Rever esta política é essencial para reduzir a criminalidade e os riscos que as crianças vêm correndo nas escolas. Aliás, é isso que promete o novo presidente, Luís Inácio Lula da Silva. Logo após tomar posse, ainda em 1º de janeiro, Lula assinto diversos decretos, dentre os quais, um que revoga a facilitação de acesso a armas e munições . Aqui, destaca-se que o novo decreto cria um grupo de trabalho para propor nova regulamentação para o Estatuto de Desarmamento, de 2003.
O que podemos fazer?
Nos Estados Unidos, além da criação de programas de capacitação em primeira resposta como o Stop the Bleed , citado aqui anteriormente, é absolutamente comum que os alunos participem de simulados de tiroteios durante as aulas. Além disso, as escolas contam com detectores de metais, portas guardadas, software de reconhecimento facial, coletes, mochilas e até lousas à prova de bala.

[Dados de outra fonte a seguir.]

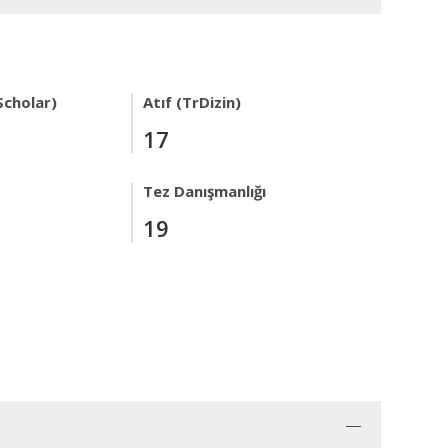
Scholar)
Atıf (TrDizin)
17
Tez Danışmanlığı
19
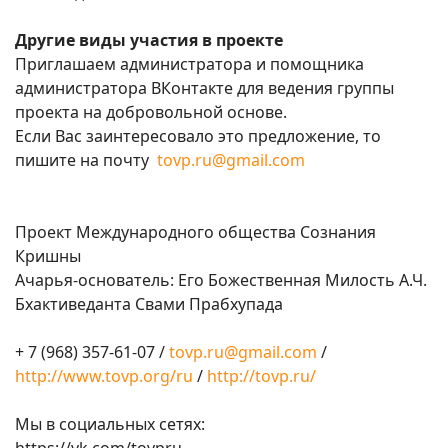
Другие виды участия в проекте
Приглашаем администратора и помощника
администратора ВКонтакте для ведения группы
проекта на добровольной основе.
Если Вас заинтересовало это предложение, то
пишите на почту
tovp.ru@gmail.com
Проект Международного общества Сознания
Кришны
Ачарья-основатель: Его Божественная Милость А.Ч.
Бхактиведанта Свами Прабхупада
+ 7 (968) 357-61-07 /
tovp.ru@gmail.com
/
http://www.tovp.org/ru
/
http://tovp.ru/
Мы в социальных сетях:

Especialistas ouvidos pela BBC apontam, porém, que estas medidas de segurança, cuidadosamente, não resolverão o problema.
“Tornar as escolas próximas com prisões tende a ter um impacto negativo a longo prazo.” Ron Avi Astor.
Astor, que é professor da University of Southern California , em Los Angeles, e especialista em violência em escolas e bullying, é um dos mais de 4,4 mil profissionais da educação e especialistas que assinaram o documento intitulado “ Call for Action to Prevent Gun Violence in the USA ” (“Chamado para Ação para Prevenir Violência com Armas em Escolas dos EUA”, em tradução livre), que, além de listar os malefícios à longo prazo dessas medidas de segurança, elenca quais as ações que podem ter resultados positivos . De acordo com os autores da proposta, o ideal é garantir que as dependências escolares estejam livres de armas e educar os estudantes e professores para ameaças.
Lei Lucas
Além das medidas citadas, é importante preparar alunos, professores e demais profissionais para prestar o primeiro cuidado em situações de emergência. Desde 2018, a lei federal 13.722 — Lei Lucas — torna obrigatório o treinamento de profissionais que atuam em escolas de educação básica pública e privada em primeiros socorros. Porém, o que se viu, até aqui, é a resistência das escolas privadas e a falta de interesse do poder público na dependência à legislação. Cabe a nós, profissionais de saúde, conscientizar pais e gestores sobre a importância da preparação para emergências e, enquanto cidadãos, nos mobilizar para implementar políticas que reduzam o acesso às armas e melhorem a segurança pública — que é dever do Estado.